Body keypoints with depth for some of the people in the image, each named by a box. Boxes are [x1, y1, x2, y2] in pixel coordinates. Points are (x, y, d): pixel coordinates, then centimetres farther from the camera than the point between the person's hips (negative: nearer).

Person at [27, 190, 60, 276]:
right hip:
++++++++++++++++++++
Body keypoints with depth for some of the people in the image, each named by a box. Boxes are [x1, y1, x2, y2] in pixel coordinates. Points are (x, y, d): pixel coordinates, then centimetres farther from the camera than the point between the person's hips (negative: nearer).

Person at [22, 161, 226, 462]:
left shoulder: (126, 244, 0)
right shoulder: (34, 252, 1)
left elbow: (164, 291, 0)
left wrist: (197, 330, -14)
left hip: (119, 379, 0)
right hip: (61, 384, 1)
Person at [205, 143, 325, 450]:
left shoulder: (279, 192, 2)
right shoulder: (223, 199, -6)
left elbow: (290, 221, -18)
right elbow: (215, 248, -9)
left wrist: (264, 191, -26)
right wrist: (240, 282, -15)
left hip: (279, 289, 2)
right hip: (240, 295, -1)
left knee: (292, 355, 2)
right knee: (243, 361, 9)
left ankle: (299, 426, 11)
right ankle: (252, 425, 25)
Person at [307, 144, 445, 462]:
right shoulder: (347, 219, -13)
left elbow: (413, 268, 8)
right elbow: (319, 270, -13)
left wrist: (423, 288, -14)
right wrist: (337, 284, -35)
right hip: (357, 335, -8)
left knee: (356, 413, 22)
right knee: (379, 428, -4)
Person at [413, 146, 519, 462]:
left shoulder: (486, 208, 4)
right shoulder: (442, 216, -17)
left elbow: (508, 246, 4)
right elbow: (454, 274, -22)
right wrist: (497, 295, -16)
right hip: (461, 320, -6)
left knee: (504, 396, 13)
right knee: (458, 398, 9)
++++++++++++++++++++
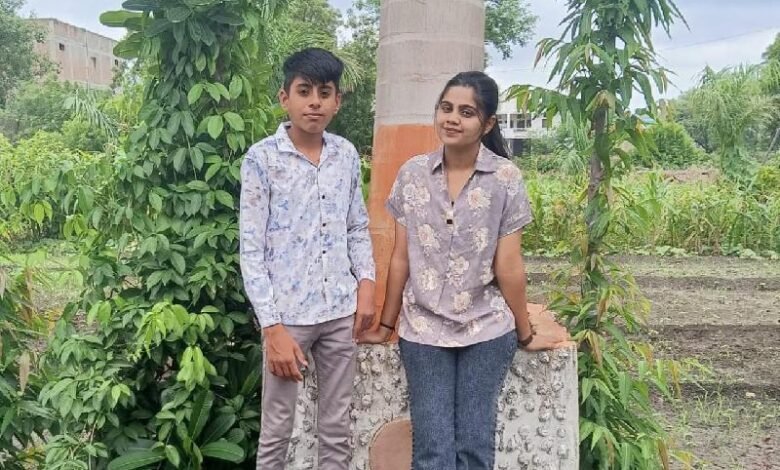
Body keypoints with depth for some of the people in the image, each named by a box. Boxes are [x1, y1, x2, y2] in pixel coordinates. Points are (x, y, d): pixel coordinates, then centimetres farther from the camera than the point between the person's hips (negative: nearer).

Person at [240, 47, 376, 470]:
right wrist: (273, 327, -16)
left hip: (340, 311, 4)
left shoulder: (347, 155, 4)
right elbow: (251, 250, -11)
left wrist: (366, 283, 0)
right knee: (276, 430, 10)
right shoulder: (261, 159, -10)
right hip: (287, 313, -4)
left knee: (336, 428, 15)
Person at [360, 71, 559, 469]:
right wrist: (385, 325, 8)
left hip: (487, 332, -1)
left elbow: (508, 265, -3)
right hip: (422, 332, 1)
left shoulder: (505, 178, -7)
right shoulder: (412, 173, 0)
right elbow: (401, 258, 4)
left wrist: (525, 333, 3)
++++++++++++++++++++
▸ ACTION ITEM
Beginning with the line above that contains "right elbow: (454, 274, -22)", copy each line exactly up to and including the line that contains "right knee: (458, 398, 9)", and go no further.

▸ SOLVED EXERCISE
right elbow: (454, 274, -22)
right wrist: (497, 295, -16)
right hip: (461, 320, -6)
left knee: (504, 396, 13)
right knee: (458, 398, 9)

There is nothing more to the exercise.